Endgame for the Higgs Boson
A Z boson, possible offspring of a Higgs, further decays into two electrons (green streaks) and two muons (red lines). So far, the scientists aren't convinced that the events they've seen aren't simply blips in background noise. If enough accumulate they'll be confident they've found the Higgs. Image: CERN.
The last missing piece of scientists’ fundamental model of particle physics is running out of places to hide.
That piece, an elementary particle called the Higgs boson that is thought to give all matter mass, has evaded detection so far. But physicists working at the Large Hadron Collider (LHC) near Geneva, Switzerland, including a contingent of more than two dozen scientists from the University of California, San Diego, have ruled out most of the range of masses the Higgs could have, leaving just a narrow span where the elusive particle might be found.
“If it exists, it has to be there.
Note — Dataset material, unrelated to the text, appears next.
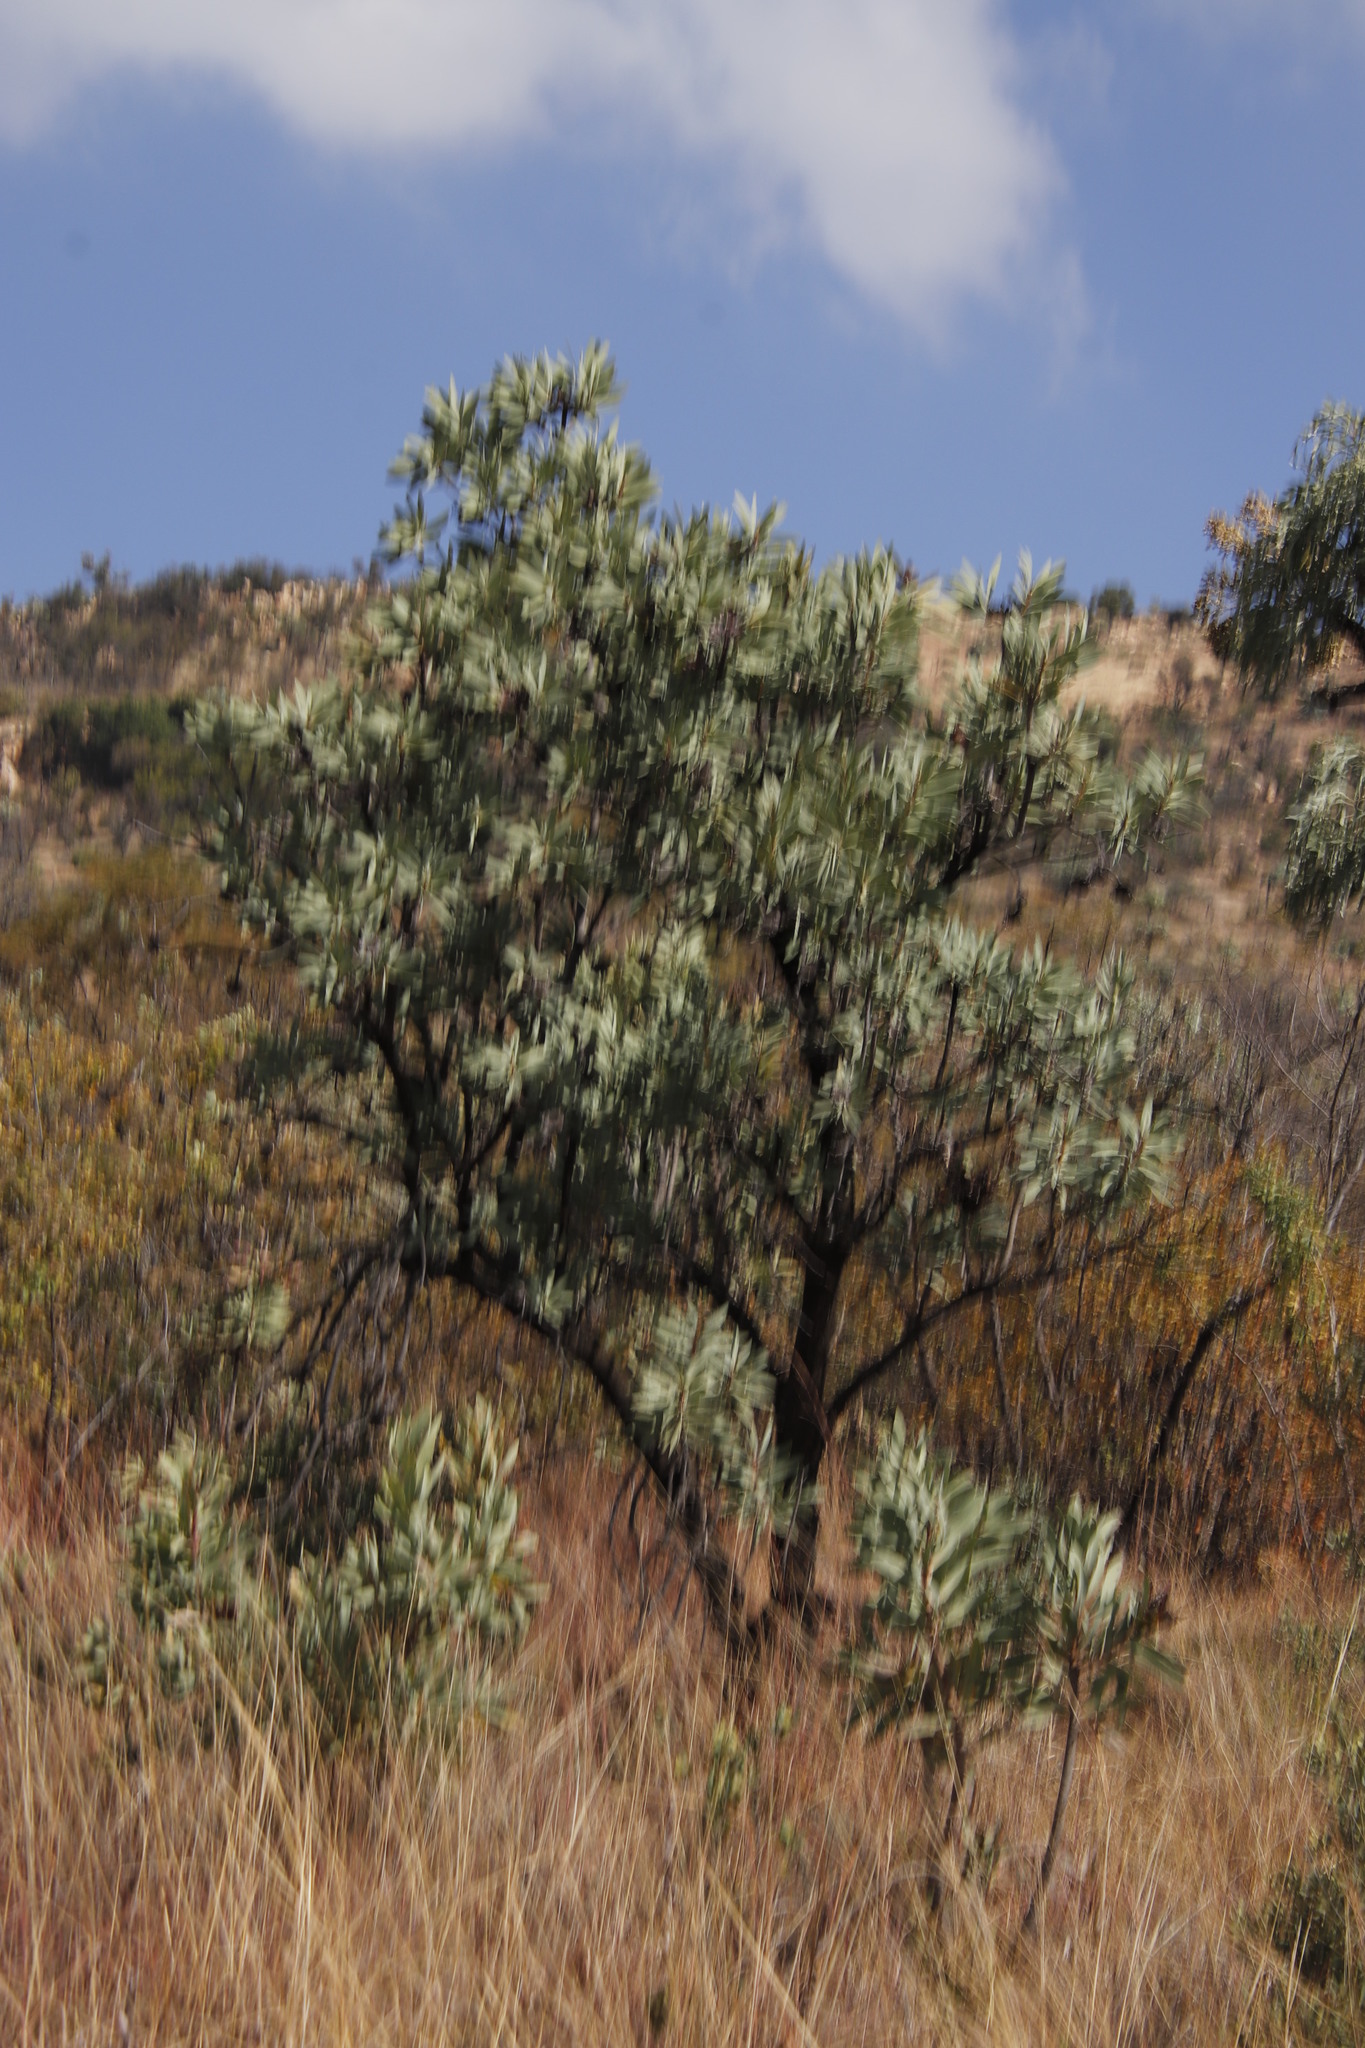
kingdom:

And if it’s not there, it will be known to be science fiction by December,” Vivek Sharma, a physics professor at UC San Diego told ScienceNOW. Sharma coordinates the international team searching for Higgs boson with the CMS detector, one of two large instruments deployed in the search. The other is called ATLAS.
By speeding protons around a 27 kilometer ring at nearly the speed of light, then smashing them together, scientists fleetingly recreate conditions that prevailed when the universe began. In those moments the Higgs boson, if it exists, should pop into being and then quickly decay into other more familiar and recognizable particles, which CMS and ATLAS are poised to detect.
Vivek Sharma, professor of physics at UC San Diego, updates colleagues on the hunt for the Higgs boson at the Photon Lepton conference held in Mumbai in August. Photo: Benoit Jeannet.
In just five months of the LHC running, the two teams have eliminated – at a 95 percent confidence level – most of the range of possible masses the Higgs could have, Sharma reported at the biannual Lepton-Photon conference held recently in Mumbai. “The Higgs, if it exists, is now trapped between 114 and 145 GeV (Giga-electron volts, a measure of mass),” he said.
A Higgs boson within that range would decay in predictable ways. The scientists have observed the kinds of sprays of particles they would expect to see from a Higgs boson, but not often enough to say the events aren’t mere statistical fluctuations of well known background processes.
A definitive interpretation will require more data, which the LHC is starting to deliver. Now back in operation after a pause that has allowed the team to ramp up the rate of collisions, the machine should deliver twice as much data as has accumulated so far by the end of October.
“We are now entering a very exciting phase in the hunt for the Higgs boson,” Sharma said. “If the Higgs boson exists between 114-145 GeV, we should start seeing statistically significant excesses over estimated backgrounds, and if it does not then we hope to rule it out over the entire mass range. One way or the other we are poised for a major discovery, likely by the end of this year.”